I’ve just read My Year in Iraq, L. Paul Bremer’s account of his management of the first year of the American occupation. And what stood out about the book for me, other than the deadliness of the accounts of the endless inconclusive meetings, were the omissions and often erroneous details provided about what may have been Bremer’s most momentous and controversial decision: his de-Baathification orders.
Much has already been written about Bremer’s first two orders as head of the Coalition Provisional Authority in Iraq. CPA Order No. 1 led to a wholesale purge of Saddam Hussein’s Baath Party members from Iraq’s government ministries and industries. Order No. 2 dissolved the Iraqi military. Many comentators have rightly pointed to these orders as critical mistakes in the U.S. occupation because they helped start the insurgency, which has caused so much havoc and death and destruction to American troops and Iraqis alike.
Little appears to have been said, though, about the contradictions and apparent mistatements in Bremer’s attempt to defend his de-Baathification policies in his book.
First of all, as Rajiv Chandrasekaran points out in Imperial Life in the Emerald City: Inside Iraq’s Green Zone, his book about how we screwed up the post-war reconstruction effort in Iraq:
While the [Baath] party did have plenty of thugs, many of Iraq’s most capable scientists, engineers, and other professionals also belonged. To gain admission to the best colleges and graduate schools, to get a coveted government job, to get a promotion, you had to be a member. If you excelled at your job, you might be promoted into the party’s upper ranks, even if that was not something you sought. Turning down a promotion could get you fired or sent to jail.
In his book, Bremer seems to aknowledge this reality, saying that the CPA “had no gripe with” people who had joined the Baath Party to get a job or because they had been coerced into doing so. He notes:
Our concern was only the top four levels of the party membership, which the [de-Baathification] order officially excluded from public life. These were the Baathist loyalists who, by virtue of their positions of power in the regime, had been active instruments of Saddam’s repression.
What Bremer never explains is why CPA Order No. 1 actually went beyond those four levels of party membership to prohibit rank and file Baath Party members from holding positions in the top three layers of management in every national government ministry, affiliated corporations and other government institutions.
Bremer, by the way, doesn’t even discuss in his book the history of the dispute between the State and Defense departments over how deep the purge should go or the more lenient NSC-brokered compromise that President Bush reportedly agreed to.
Bremer says he explained to his staff that the White House, DOD, and State had all signed off on CPA Order No. 1. But Chandrasekaran’s book says that neither Rice nor Powell were ever shown a copy of the order.
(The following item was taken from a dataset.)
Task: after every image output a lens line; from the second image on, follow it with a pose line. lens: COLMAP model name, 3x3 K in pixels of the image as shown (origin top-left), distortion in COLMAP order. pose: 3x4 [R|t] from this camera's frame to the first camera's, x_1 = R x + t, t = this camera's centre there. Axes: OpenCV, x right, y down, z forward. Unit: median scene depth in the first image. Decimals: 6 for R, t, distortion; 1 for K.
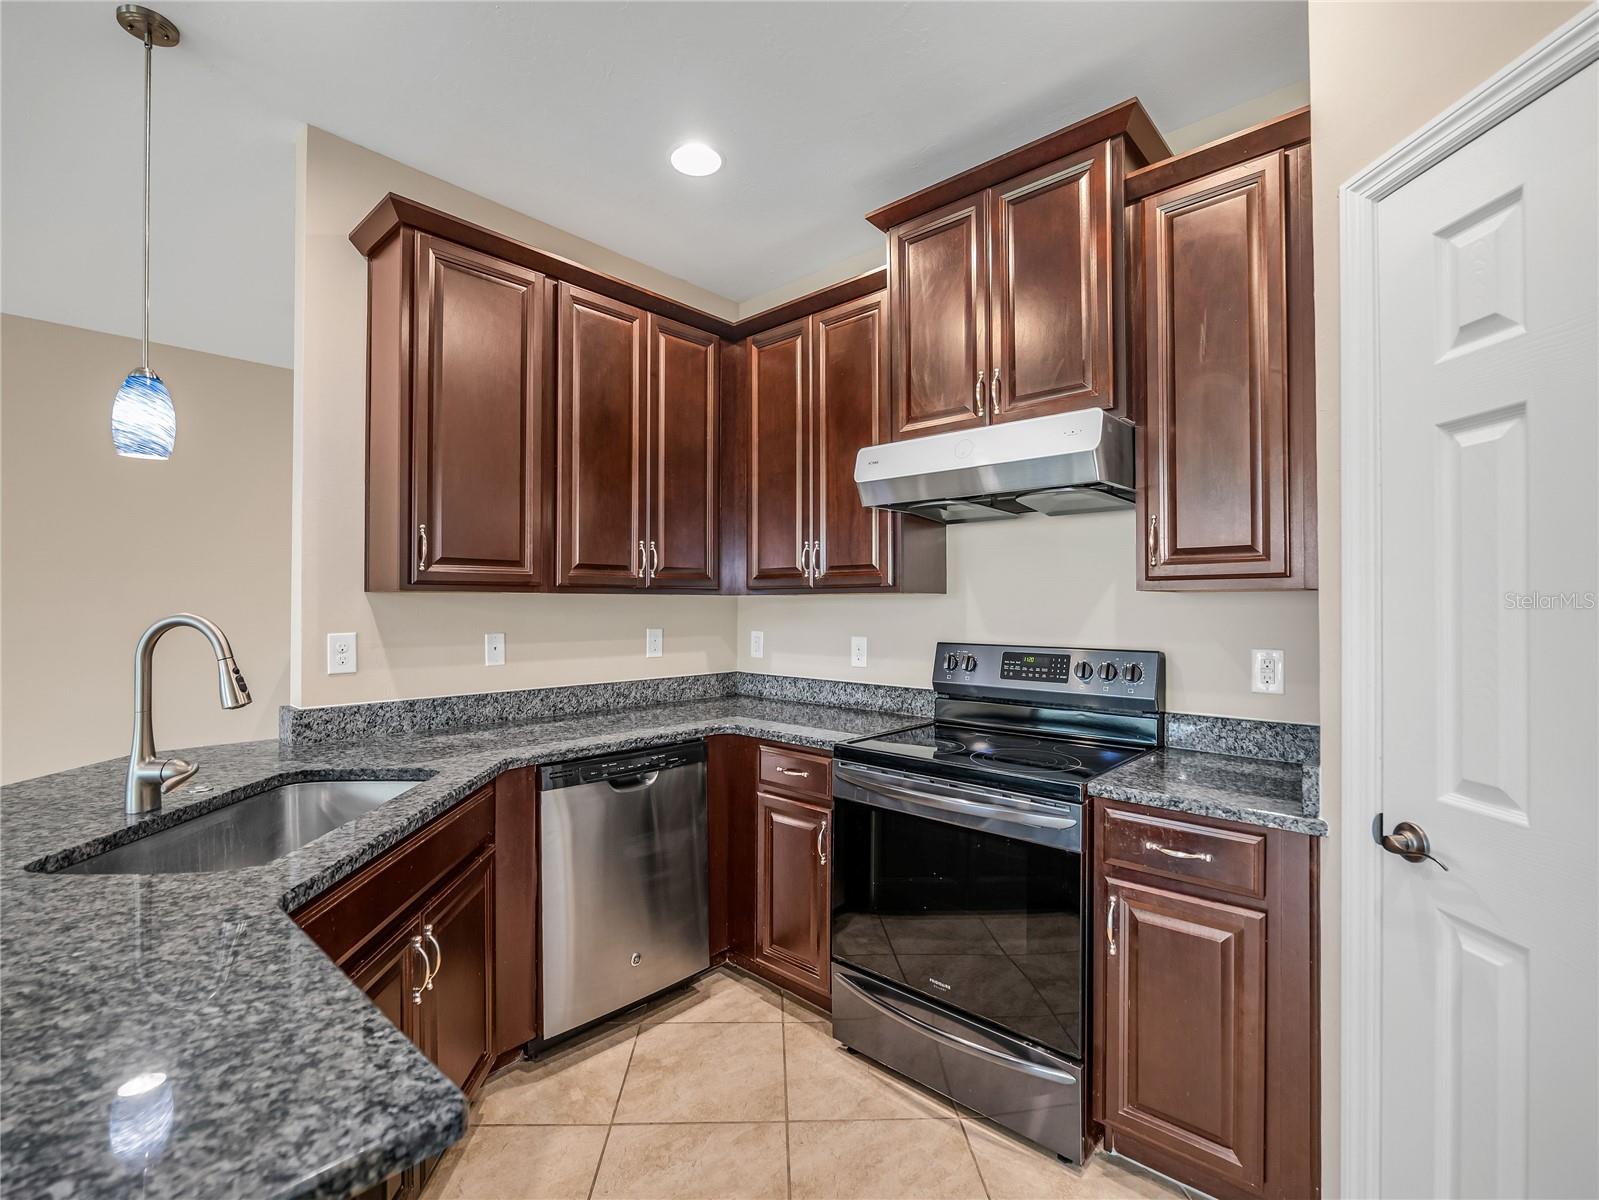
lens RADIAL K [[740.9, 0, 807.1], [0, 740.9, 595.9], [0, 0, 1]] dist [-0.001273, -0.000098]
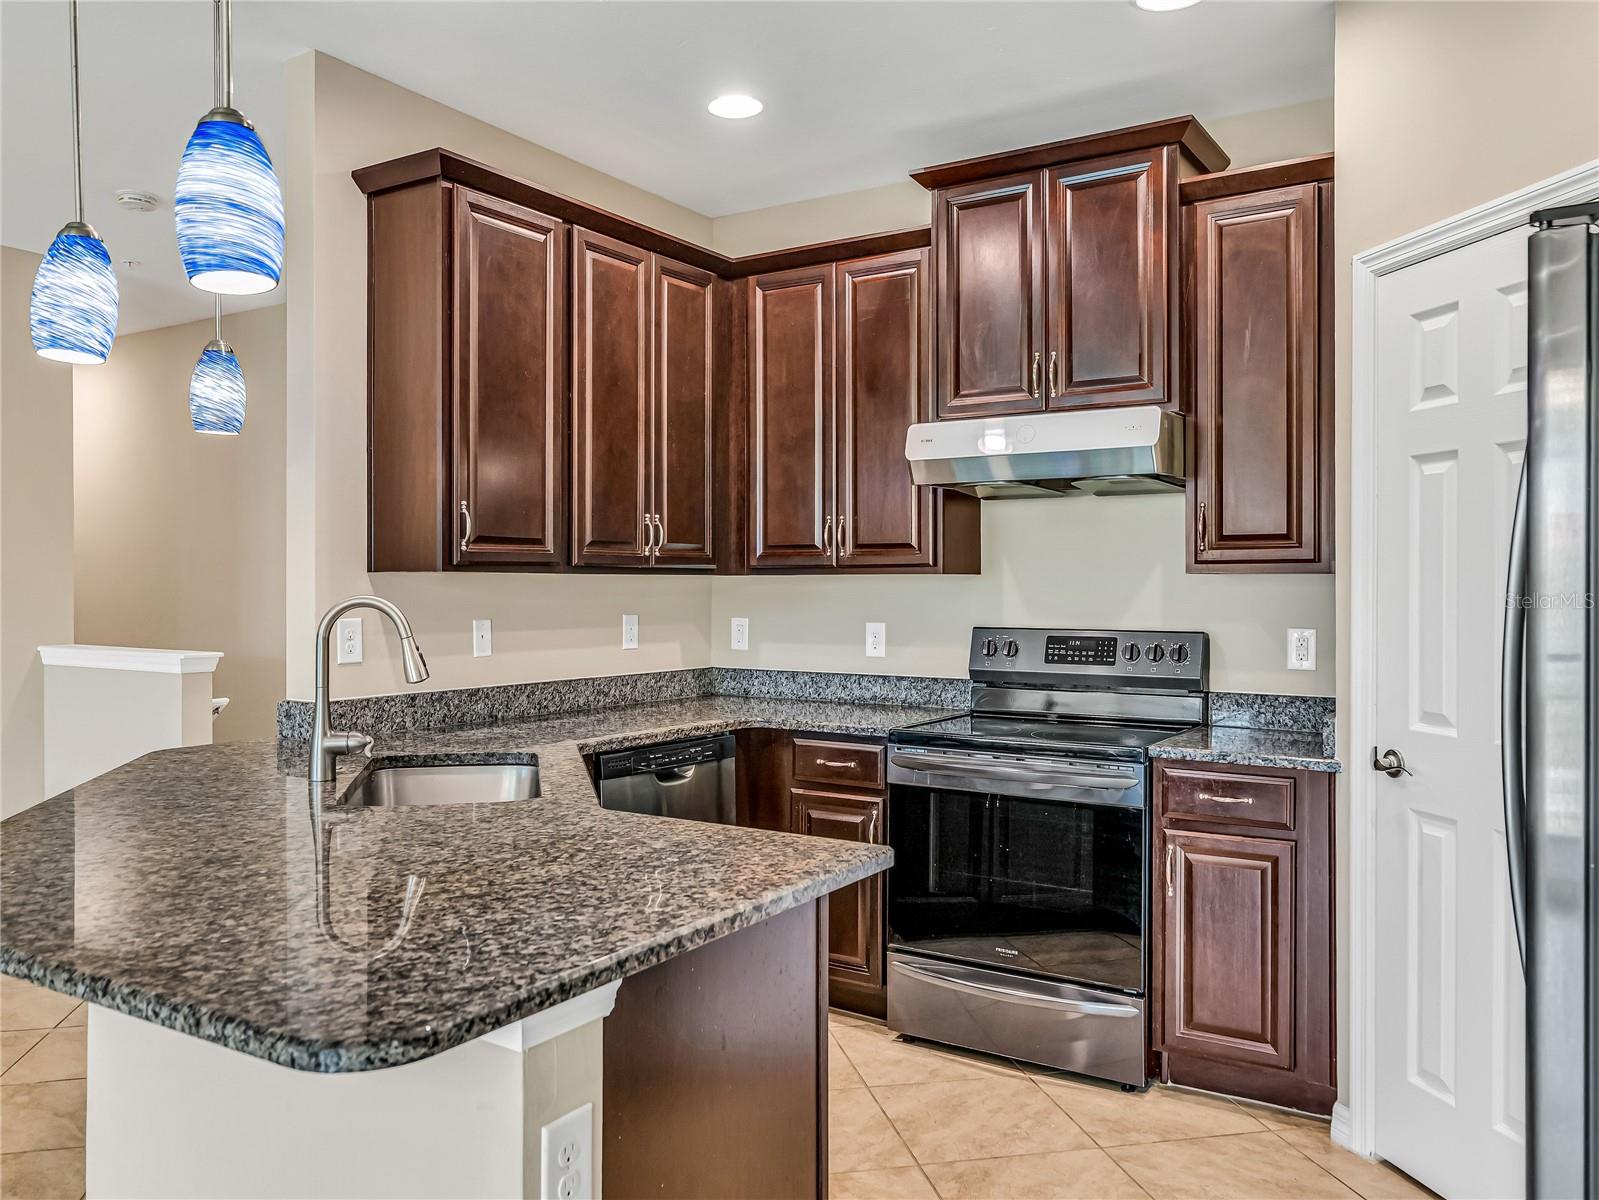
lens RADIAL K [[1227.2, 0, 795.8], [0, 1227.2, 583.6], [0, 0, 1]] dist [0.029615, 0.000746]
pose [[0.988796, -0.000032, 0.149270, -0.330848], [-0.001594, 0.999941, 0.010773, -0.009532], [-0.149262, -0.010890, 0.988738, -0.587787]]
Moreover, Bremer doesn’t mention that both Jay Garner, whom Bremer succeeded in managing the occupation, and Stephen Browning, an engineer in the U.S. Army Corps of Engineers who was tapped to head four ministries, had come to him to personally object to the order as too harsh.
Chandrasekaran describes Garner as as saying to Bremer: “You’re going to drive 50,000 Baathists underground before nightfall. Don’t do this.” Browining objected that Baathists were “the brains of the government…,” without whom the CPA would have “a major problem” running most ministries. According to Chandrasekaran’s book, Bremer responded tersely that the subject was not open for discussion. Apparently, none of this was open for discussion in Bremer’s book either.
Bremer further doesn’t note that the CPA began to receive reports that 10,000 to 15,000 teachers had been fired as a result of Order No. 1. They were level-four party members who had joined because they were told to do so by the Ministry of Education, according to Chandrasekaran. Entire schools were left with just one or two teachers in some Sunni-dominated areas.
Bremer later lays the blame in his book for the teacher firings on the Iraq Governing Council’s implementation of his policy. “This went well beyond the intent of our initial policy. Iraqi children were paying the price…,” he writes. Maybe, but the order certainly set a tone for the Council.
Finally, Bremer appears to completely misjudge the impact of his de-Baathification decrees, saying of Order No. 1:
On the plus side, the reaction of the Iraqi people to the de-Baathification decree was overwhelmingly favorable. Literally hundreds of times over the next fourteen months I would hear that Order No. 1 was the single most important step I had taken as administrator…”
Somehow Bremer doesn’t appear to realize that “with the scrawl of his signature,” as Chandrasekarn put it specifically in describing Order No. 2, “he (Bremer) created legions of new enemies.”